Much of Piau’s programme consequently consists of unfamiliar songs by relatively unfamiliar composers, though she emphasises their debt to Berlioz by including ‘Au cimetière’ and ‘Villanelle’, along with his orchestration of ‘Plaisir d’amour’. Surprisingly, however, she gives us nothing by Duparc, who is represented here solely by the purely orchestral Aux étoiles. Much of what Piau has discovered is extremely fine. Théodore Dubois seems to have been a song composer of some stature, sensitive in his word-setting despite a fondness for indifferent poets, and with a wide if eclectic stylistic range that encompasses the mock-18th-century bawdry of ‘Sous le saule’ from his Chansons de Marjolie and the troubled chromaticism of ‘Promenade à l’étang’ from Musiques sur l’eau. Vierne’s ‘Beaux papillons blancs’ from his Op 11 Mélodies is a piece of infinite and genuine charm, beautifully orchestrated, and once again we’re reminded of how good Saint-Saëns’s songs can be: ‘Extase’ is a ravishing, discreetly erotic Victor Hugo setting that deserves to be much more widely known.

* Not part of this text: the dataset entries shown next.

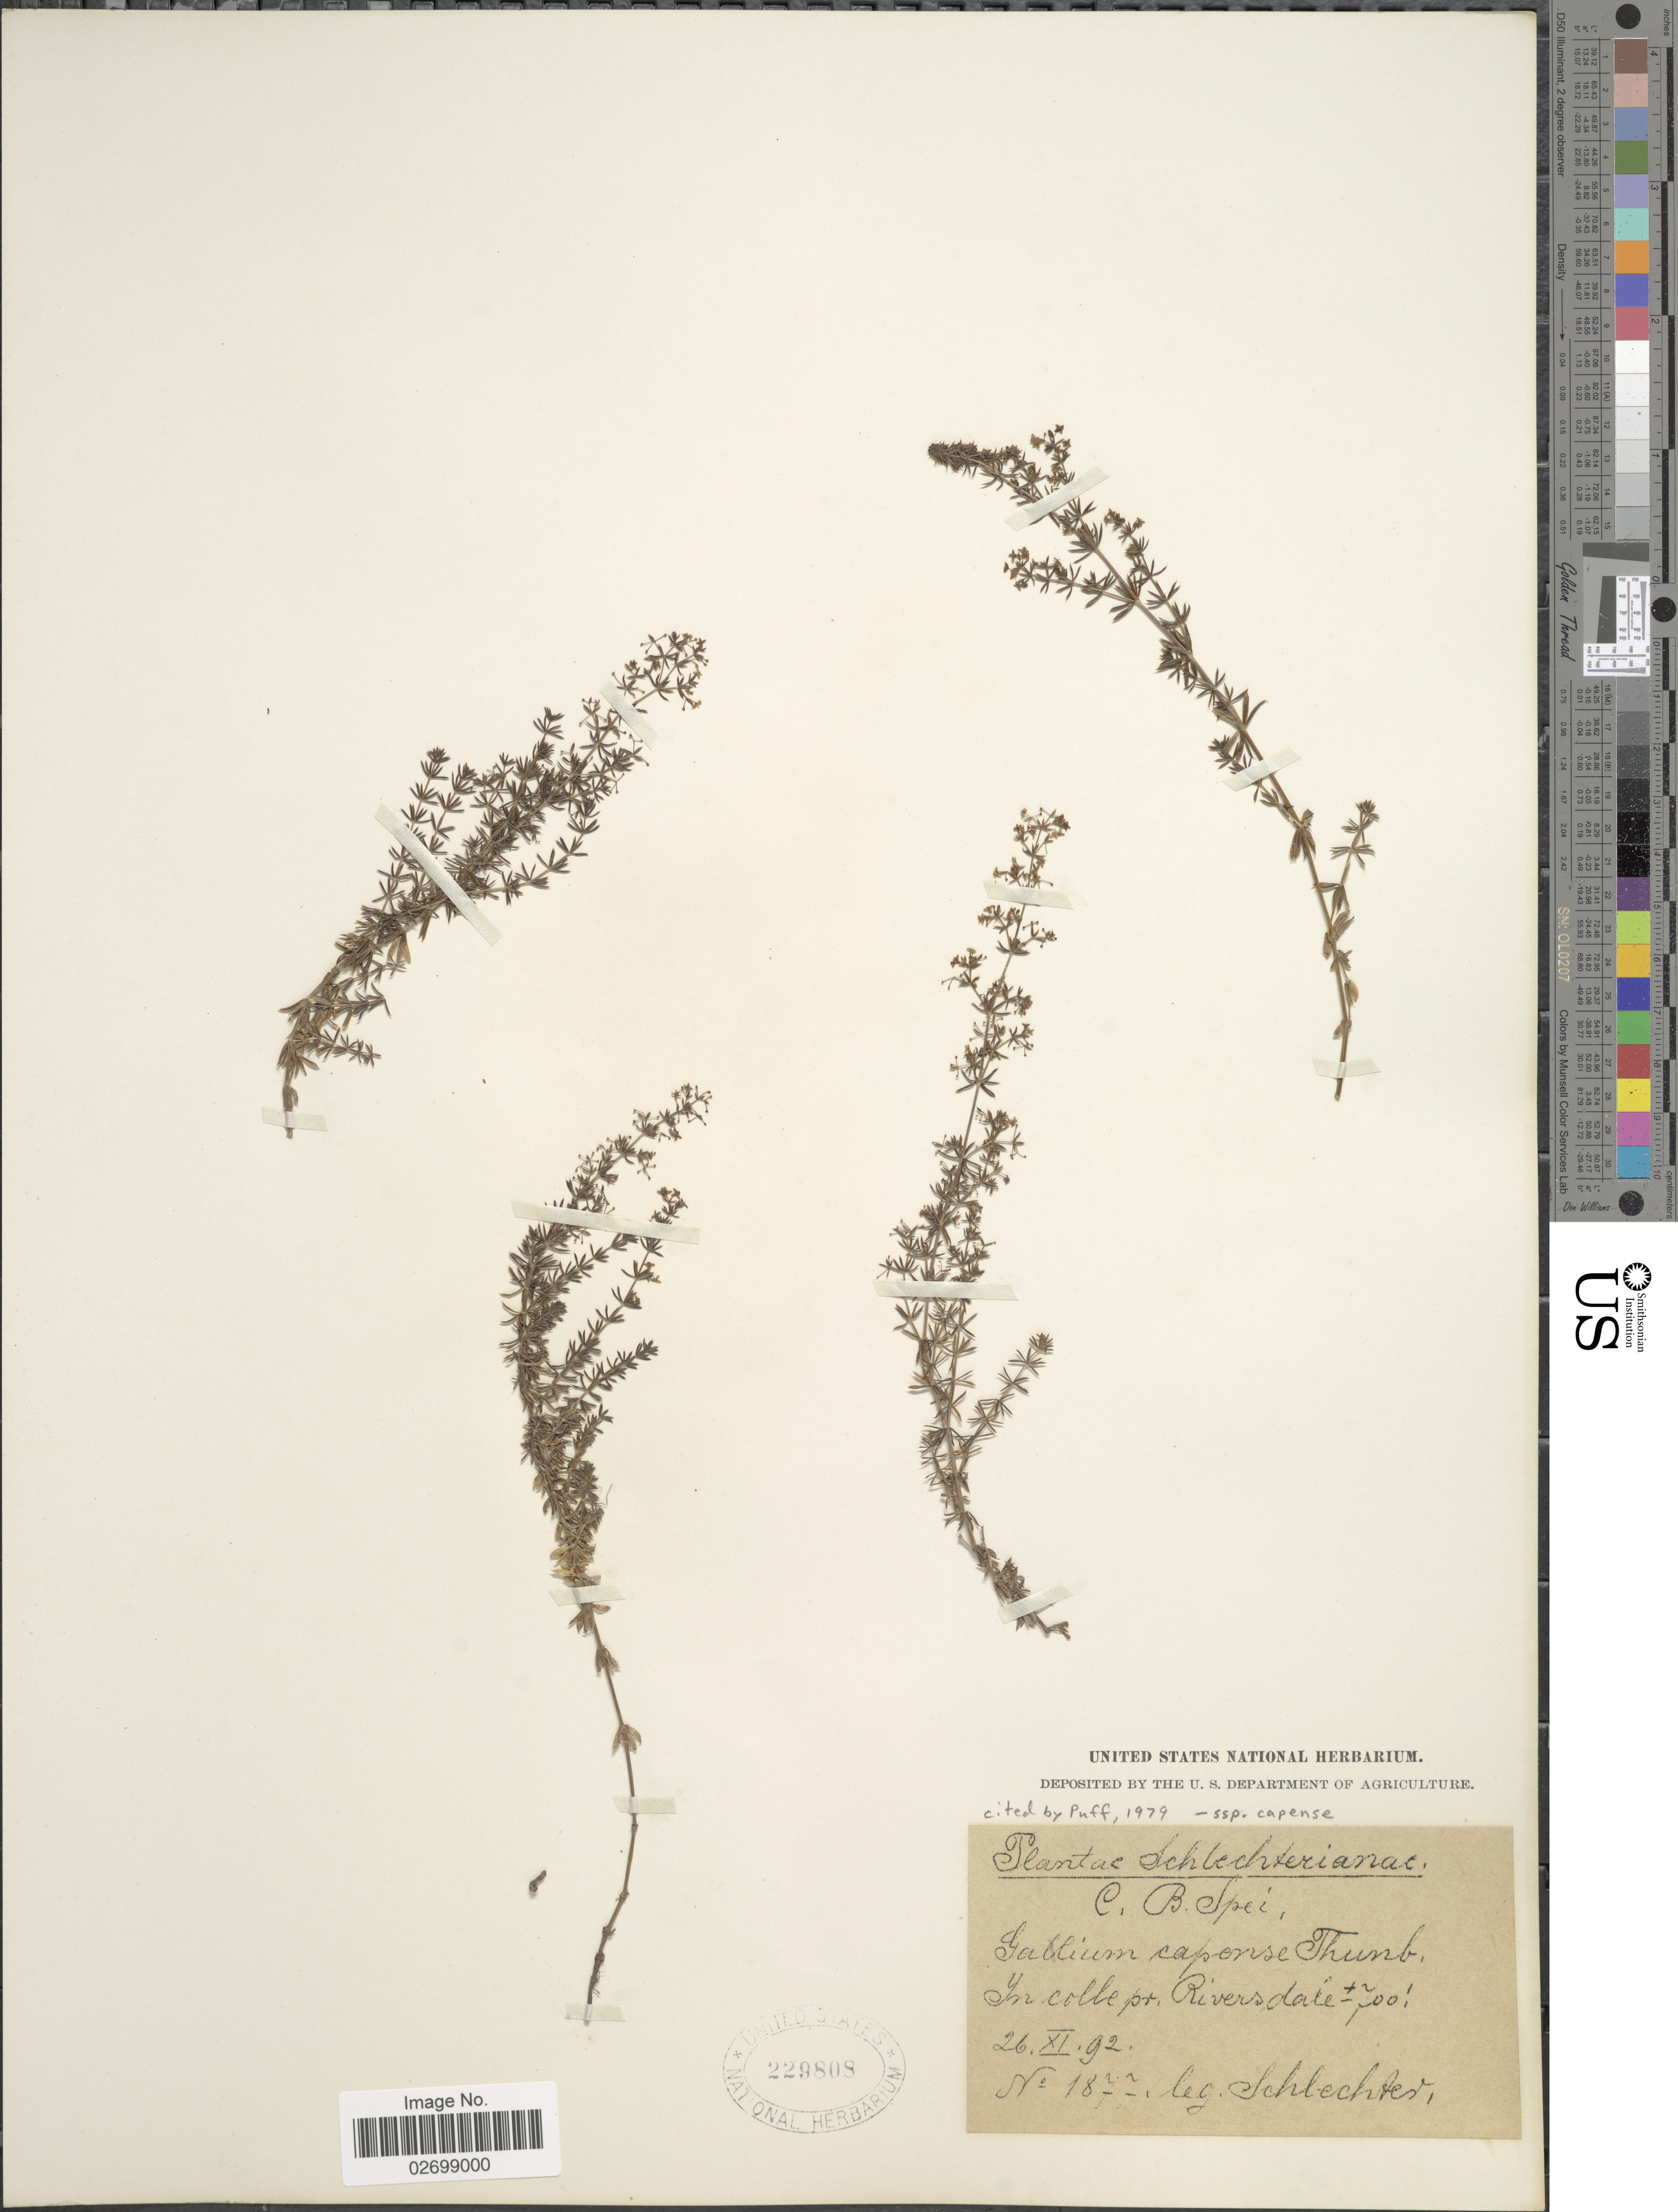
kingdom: Plantae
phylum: Tracheophyta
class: Magnoliopsida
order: Gentianales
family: Rubiaceae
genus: Galium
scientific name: Galium capense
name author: Thunb.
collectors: Schlechter, --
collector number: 1877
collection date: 1892-11-26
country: South Africa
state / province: Western Cape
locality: C. B. Spei. In colle pr. Riversdale.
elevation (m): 213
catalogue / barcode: US 229808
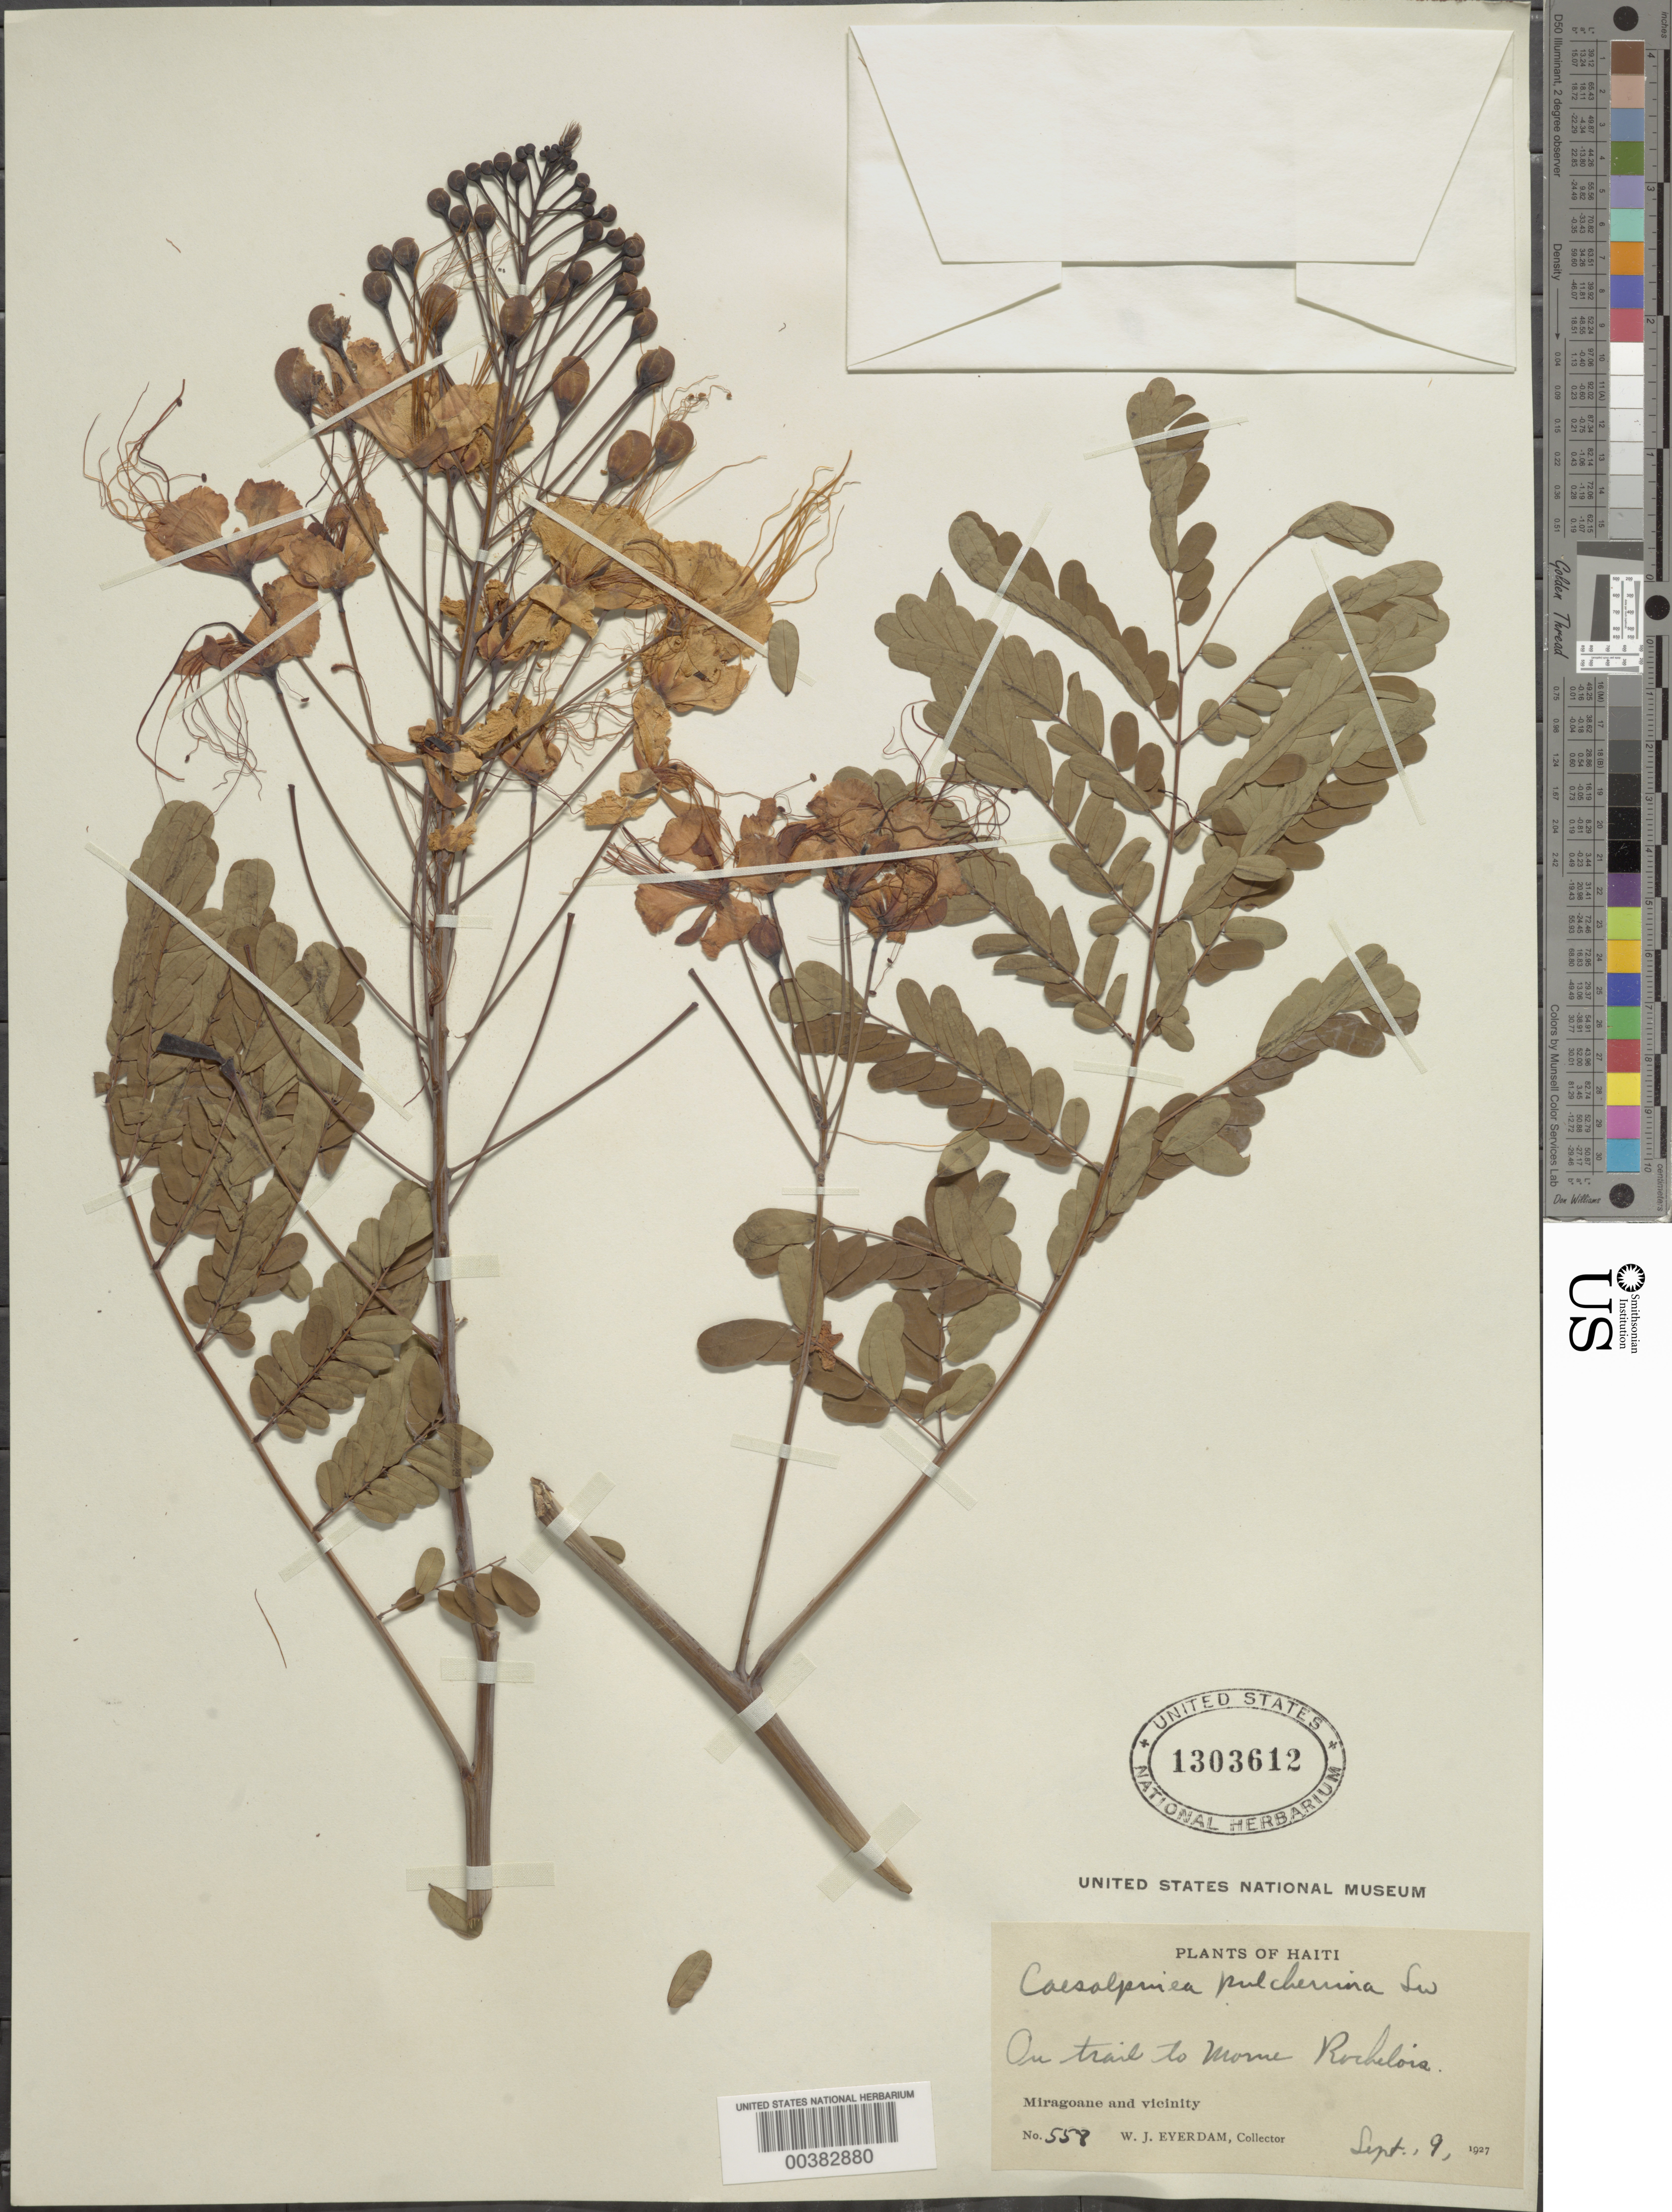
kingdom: Plantae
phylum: Tracheophyta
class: Magnoliopsida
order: Fabales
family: Fabaceae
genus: Caesalpinia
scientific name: Caesalpinia pulcherrima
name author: (L.) Sw.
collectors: W. J. Eyerdam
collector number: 558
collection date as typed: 09 Sep 1927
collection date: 1927-09-09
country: Haiti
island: Hispaniola Island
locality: On trail to morne rochelois; miragoane and vicinity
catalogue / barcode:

With her silvery tone, immaculate sense of line and telling if understated way with words, Piau is very much at home in this repertory. There’s grace and elegance in both Saint-Saëns’s ‘Papillons’ and Dubois’s worldly wise ‘Si j’ai parlé … si j’ai aimé’. Massenet’s ‘Le poète et le fantôme’, with its ambiguous mixture of irony and regret, is beautifully done (the ‘ghost’ that haunts the poet is his memory of past affairs). ‘Au cimetière’, meanwhile, gets what has to be its creepiest performance on disc. The high key and the almost bleached tone that Piau adopts create an impression of something truly unearthly and sinister, though it wouldn’t be half as effective without Chauvin and his orchestra, who make the chordal throbs sound like erratic heartbeats, while the woodwind phrases seem to hover in the air like spectral voices from another world. He, and they, are outstanding throughout, unearthing subtleties in music that is often quite simply but always effectively scored. It’s a most engaging disc. And is there any chance we could have a complete Nuits d’été from Piau and Chauvin at some point, preferably soon?